**Task description**. Top to bottom, output the entries that follow exactly.

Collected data
"""
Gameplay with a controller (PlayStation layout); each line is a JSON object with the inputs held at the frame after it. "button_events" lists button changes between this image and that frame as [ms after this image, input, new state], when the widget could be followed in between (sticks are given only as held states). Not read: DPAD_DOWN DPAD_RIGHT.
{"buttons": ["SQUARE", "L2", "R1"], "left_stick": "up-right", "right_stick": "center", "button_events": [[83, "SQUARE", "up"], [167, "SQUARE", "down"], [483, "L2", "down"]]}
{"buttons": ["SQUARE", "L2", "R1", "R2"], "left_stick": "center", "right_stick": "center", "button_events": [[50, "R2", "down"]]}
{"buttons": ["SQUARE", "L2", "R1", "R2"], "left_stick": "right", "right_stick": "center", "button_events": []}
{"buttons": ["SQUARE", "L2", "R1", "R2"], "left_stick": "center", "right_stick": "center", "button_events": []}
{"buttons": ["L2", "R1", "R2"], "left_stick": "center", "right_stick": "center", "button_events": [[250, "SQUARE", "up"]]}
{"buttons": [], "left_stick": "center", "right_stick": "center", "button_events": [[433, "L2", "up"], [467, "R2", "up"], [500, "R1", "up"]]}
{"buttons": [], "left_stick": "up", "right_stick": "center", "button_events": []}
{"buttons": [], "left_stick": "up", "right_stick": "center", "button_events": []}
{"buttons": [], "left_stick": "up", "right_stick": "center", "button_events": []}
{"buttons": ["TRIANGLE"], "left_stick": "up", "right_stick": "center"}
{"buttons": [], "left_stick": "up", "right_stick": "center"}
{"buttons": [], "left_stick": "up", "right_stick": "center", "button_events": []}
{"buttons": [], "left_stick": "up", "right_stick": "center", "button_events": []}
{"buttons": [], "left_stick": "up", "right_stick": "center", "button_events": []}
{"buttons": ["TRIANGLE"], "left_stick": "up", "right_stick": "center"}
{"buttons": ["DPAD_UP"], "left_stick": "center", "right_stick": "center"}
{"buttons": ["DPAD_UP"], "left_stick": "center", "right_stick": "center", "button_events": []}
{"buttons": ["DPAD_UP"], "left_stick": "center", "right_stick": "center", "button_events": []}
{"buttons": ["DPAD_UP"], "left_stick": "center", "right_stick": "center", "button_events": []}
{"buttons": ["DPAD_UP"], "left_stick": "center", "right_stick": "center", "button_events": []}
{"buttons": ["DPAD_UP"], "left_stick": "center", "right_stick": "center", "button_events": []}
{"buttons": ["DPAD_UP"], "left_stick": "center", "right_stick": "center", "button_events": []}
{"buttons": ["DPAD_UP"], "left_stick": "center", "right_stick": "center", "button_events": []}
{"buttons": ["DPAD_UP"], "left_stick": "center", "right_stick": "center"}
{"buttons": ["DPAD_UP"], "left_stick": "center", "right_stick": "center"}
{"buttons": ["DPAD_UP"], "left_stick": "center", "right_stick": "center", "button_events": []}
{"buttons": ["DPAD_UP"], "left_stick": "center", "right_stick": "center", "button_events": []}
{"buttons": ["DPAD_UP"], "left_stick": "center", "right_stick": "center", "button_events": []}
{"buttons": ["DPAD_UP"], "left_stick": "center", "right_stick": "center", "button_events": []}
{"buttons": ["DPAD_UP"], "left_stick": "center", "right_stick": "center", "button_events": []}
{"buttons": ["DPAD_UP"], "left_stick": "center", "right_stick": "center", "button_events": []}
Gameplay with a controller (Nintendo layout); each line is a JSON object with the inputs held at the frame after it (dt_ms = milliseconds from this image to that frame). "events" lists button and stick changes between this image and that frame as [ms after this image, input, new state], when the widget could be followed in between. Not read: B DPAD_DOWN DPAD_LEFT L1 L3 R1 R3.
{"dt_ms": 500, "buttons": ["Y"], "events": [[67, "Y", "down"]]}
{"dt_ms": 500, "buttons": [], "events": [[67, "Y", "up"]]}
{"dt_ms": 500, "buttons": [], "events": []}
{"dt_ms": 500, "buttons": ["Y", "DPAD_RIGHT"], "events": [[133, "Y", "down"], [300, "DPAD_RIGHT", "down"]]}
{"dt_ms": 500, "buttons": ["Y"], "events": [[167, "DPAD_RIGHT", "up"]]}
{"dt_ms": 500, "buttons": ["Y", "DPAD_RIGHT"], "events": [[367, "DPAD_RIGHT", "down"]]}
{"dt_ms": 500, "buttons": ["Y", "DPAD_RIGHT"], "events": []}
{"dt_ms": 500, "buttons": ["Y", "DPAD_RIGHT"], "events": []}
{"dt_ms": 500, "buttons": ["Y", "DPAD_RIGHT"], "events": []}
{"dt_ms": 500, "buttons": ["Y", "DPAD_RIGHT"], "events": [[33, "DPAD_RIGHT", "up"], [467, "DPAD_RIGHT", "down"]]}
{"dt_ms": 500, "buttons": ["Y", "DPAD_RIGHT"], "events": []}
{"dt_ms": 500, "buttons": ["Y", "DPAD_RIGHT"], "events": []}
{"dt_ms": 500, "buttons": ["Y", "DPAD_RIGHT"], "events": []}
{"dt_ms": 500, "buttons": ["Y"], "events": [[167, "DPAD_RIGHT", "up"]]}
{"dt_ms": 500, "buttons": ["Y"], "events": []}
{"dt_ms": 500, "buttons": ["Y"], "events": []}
"""
**Written answer**.
Gameplay with a controller (PlayStation layout); each line is a JSON object with the inputs held at the frame after it. "button_events" lists button changes between this image and that frame as [ms after this image, input, new state], when the widget could be followed in between (sticks are given only as held states). Not read: DPAD_DOWN DPAD_RIGHT.
{"buttons": ["SQUARE", "L2", "R1"], "left_stick": "up-right", "right_stick": "center", "button_events": [[83, "SQUARE", "up"], [167, "SQUARE", "down"], [483, "L2", "down"]]}
{"buttons": ["SQUARE", "L2", "R1", "R2"], "left_stick": "center", "right_stick": "center", "button_events": [[50, "R2", "down"]]}
{"buttons": ["SQUARE", "L2", "R1", "R2"], "left_stick": "right", "right_stick": "center", "button_events": []}
{"buttons": ["SQUARE", "L2", "R1", "R2"], "left_stick": "center", "right_stick": "center", "button_events": []}
{"buttons": ["L2", "R1", "R2"], "left_stick": "center", "right_stick": "center", "button_events": [[250, "SQUARE", "up"]]}
{"buttons": [], "left_stick": "center", "right_stick": "center", "button_events": [[433, "L2", "up"], [467, "R2", "up"], [500, "R1", "up"]]}
{"buttons": [], "left_stick": "up", "right_stick": "center", "button_events": []}
{"buttons": [], "left_stick": "up", "right_stick": "center", "button_events": []}
{"buttons": [], "left_stick": "up", "right_stick": "center", "button_events": []}
{"buttons": ["TRIANGLE"], "left_stick": "up", "right_stick": "center"}
{"buttons": [], "left_stick": "up", "right_stick": "center"}
{"buttons": [], "left_stick": "up", "right_stick": "center", "button_events": []}
{"buttons": [], "left_stick": "up", "right_stick": "center", "button_events": []}
{"buttons": [], "left_stick": "up", "right_stick": "center", "button_events": []}
{"buttons": ["TRIANGLE"], "left_stick": "up", "right_stick": "center"}
{"buttons": ["DPAD_UP"], "left_stick": "center", "right_stick": "center"}
{"buttons": ["DPAD_UP"], "left_stick": "center", "right_stick": "center", "button_events": []}
{"buttons": ["DPAD_UP"], "left_stick": "center", "right_stick": "center", "button_events": []}
{"buttons": ["DPAD_UP"], "left_stick": "center", "right_stick": "center", "button_events": []}
{"buttons": ["DPAD_UP"], "left_stick": "center", "right_stick": "center", "button_events": []}
{"buttons": ["DPAD_UP"], "left_stick": "center", "right_stick": "center", "button_events": []}
{"buttons": ["DPAD_UP"], "left_stick": "center", "right_stick": "center", "button_events": []}
{"buttons": ["DPAD_UP"], "left_stick": "center", "right_stick": "center", "button_events": []}
{"buttons": ["DPAD_UP"], "left_stick": "center", "right_stick": "center"}
{"buttons": ["DPAD_UP"], "left_stick": "center", "right_stick": "center"}
{"buttons": ["DPAD_UP"], "left_stick": "center", "right_stick": "center", "button_events": []}
{"buttons": ["DPAD_UP"], "left_stick": "center", "right_stick": "center", "button_events": []}
{"buttons": ["DPAD_UP"], "left_stick": "center", "right_stick": "center", "button_events": []}
{"buttons": ["DPAD_UP"], "left_stick": "center", "right_stick": "center", "button_events": []}
{"buttons": ["DPAD_UP"], "left_stick": "center", "right_stick": "center", "button_events": []}
{"buttons": ["DPAD_UP"], "left_stick": "center", "right_stick": "center", "button_events": []}
Gameplay with a controller (Nintendo layout); each line is a JSON object with the inputs held at the frame after it (dt_ms = milliseconds from this image to that frame). "events" lists button and stick changes between this image and that frame as [ms after this image, input, new state], when the widget could be followed in between. Not read: B DPAD_DOWN DPAD_LEFT L1 L3 R1 R3.
{"dt_ms": 500, "buttons": ["Y"], "events": [[67, "Y", "down"]]}
{"dt_ms": 500, "buttons": [], "events": [[67, "Y", "up"]]}
{"dt_ms": 500, "buttons": [], "events": []}
{"dt_ms": 500, "buttons": ["Y", "DPAD_RIGHT"], "events": [[133, "Y", "down"], [300, "DPAD_RIGHT", "down"]]}
{"dt_ms": 500, "buttons": ["Y"], "events": [[167, "DPAD_RIGHT", "up"]]}
{"dt_ms": 500, "buttons": ["Y", "DPAD_RIGHT"], "events": [[367, "DPAD_RIGHT", "down"]]}
{"dt_ms": 500, "buttons": ["Y", "DPAD_RIGHT"], "events": []}
{"dt_ms": 500, "buttons": ["Y", "DPAD_RIGHT"], "events": []}
{"dt_ms": 500, "buttons": ["Y", "DPAD_RIGHT"], "events": []}
{"dt_ms": 500, "buttons": ["Y", "DPAD_RIGHT"], "events": [[33, "DPAD_RIGHT", "up"], [467, "DPAD_RIGHT", "down"]]}
{"dt_ms": 500, "buttons": ["Y", "DPAD_RIGHT"], "events": []}
{"dt_ms": 500, "buttons": ["Y", "DPAD_RIGHT"], "events": []}
{"dt_ms": 500, "buttons": ["Y", "DPAD_RIGHT"], "events": []}
{"dt_ms": 500, "buttons": ["Y"], "events": [[167, "DPAD_RIGHT", "up"]]}
{"dt_ms": 500, "buttons": ["Y"], "events": []}
{"dt_ms": 500, "buttons": ["Y"], "events": []}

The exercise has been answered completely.